Et si le peintre avait vou­lu re­pré­sen­ter la quête uni­ver­selle de l’­homme à tra­vers trois âges de la vie, trois races dif­fé­rentes ? L’é­querre et le com­pas res­pec­ti­ve­ment signes de la terre et du ciel, sont des sym­boles de la re­cherche in­té­rieure. Le com­pas ou­vert est une marque de connais­sance. Il re­pose sur l’é­querre, signe que l’es­prit do­mine la ma­tière. Alors la pein­ture se­rait celle de l’­homme en quête de son accomplissement.
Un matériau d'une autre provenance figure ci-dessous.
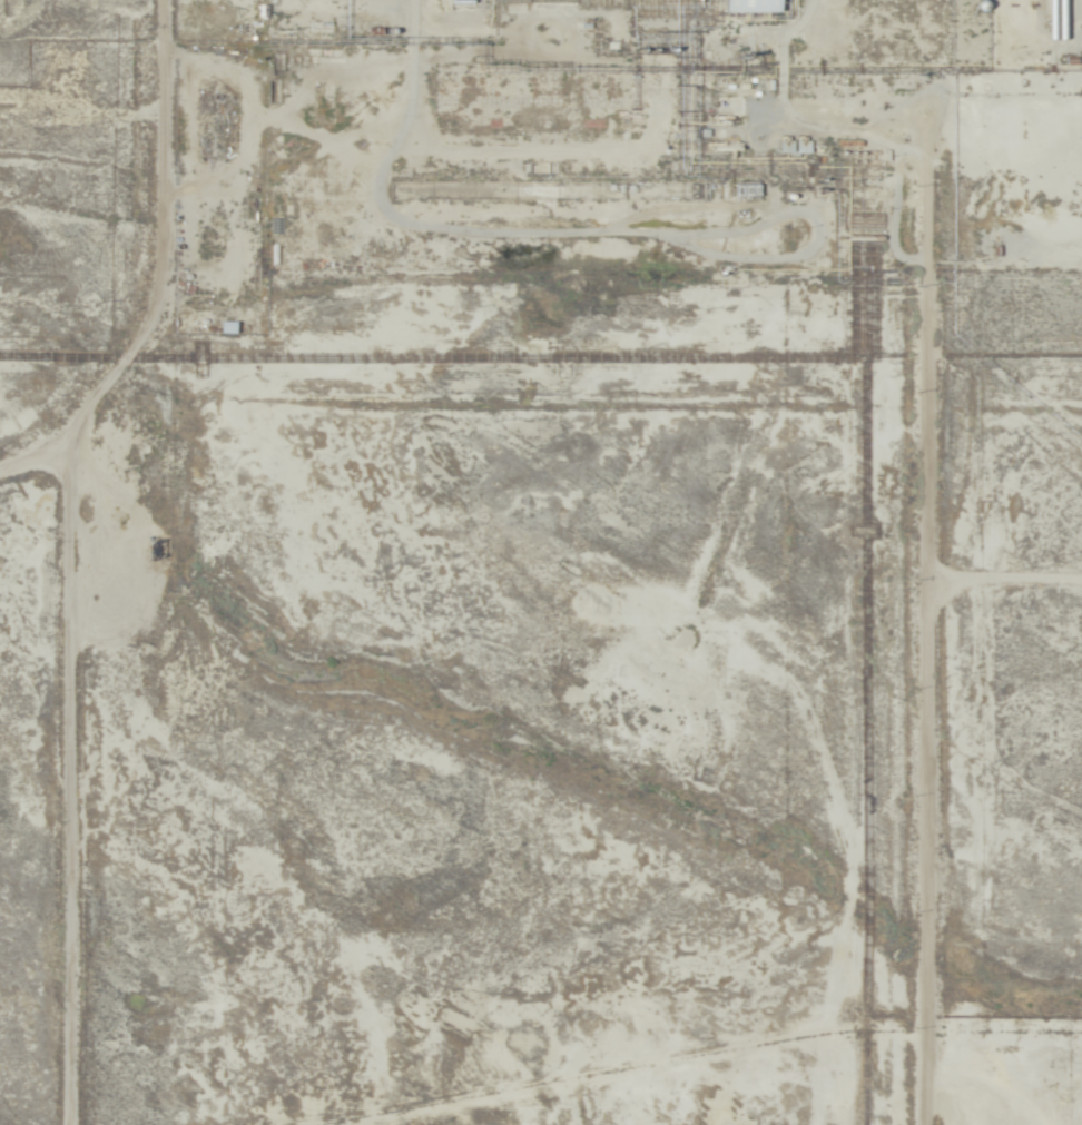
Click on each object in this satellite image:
building: (740, 6)
road: (152, 298)
road: (924, 663)
road: (64, 800)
La lu­mière, do­rée, en­ve­lop­pante, qua­si sur­na­tu­relle, pro­duit d’é­ton­nants ef­fets de contre-jour. Elle plonge les per­son­nages dans un monde fée­rique en de­hors du temps. Les trois hommes se­raient des re­pré­sen­tants de trois phi­lo­so­phies, celle d’A­ris­tote sous les traits du vieil homme, celle d’A­ver­roès pour le per­son­nage orien­tal, celle de la na­ture en fa­veur à l’é­poque, pour le jeune homme. La cou­leur est au centre de la vi­sion poé­tique de Gior­gione. Elle ab­sorbe les contours et ronge la forme des fi­gures dans un moel­leux, un ve­lou­té, un im­pré­cis hé­ri­té du sfu­ma­to de Léo­nard de Vin­ci. La carte as­tro­no­mique dans la main du vieil homme in­di­que­rait que les per­son­nages sont les Rois mages, sa­vants as­tro­logues de la tra­di­tion apo­cryphe. L’é­querre et le com­pas res­pec­ti­ve­ment signes de la terre et du ciel, sym­bo­lisent la re­cherche intérieure.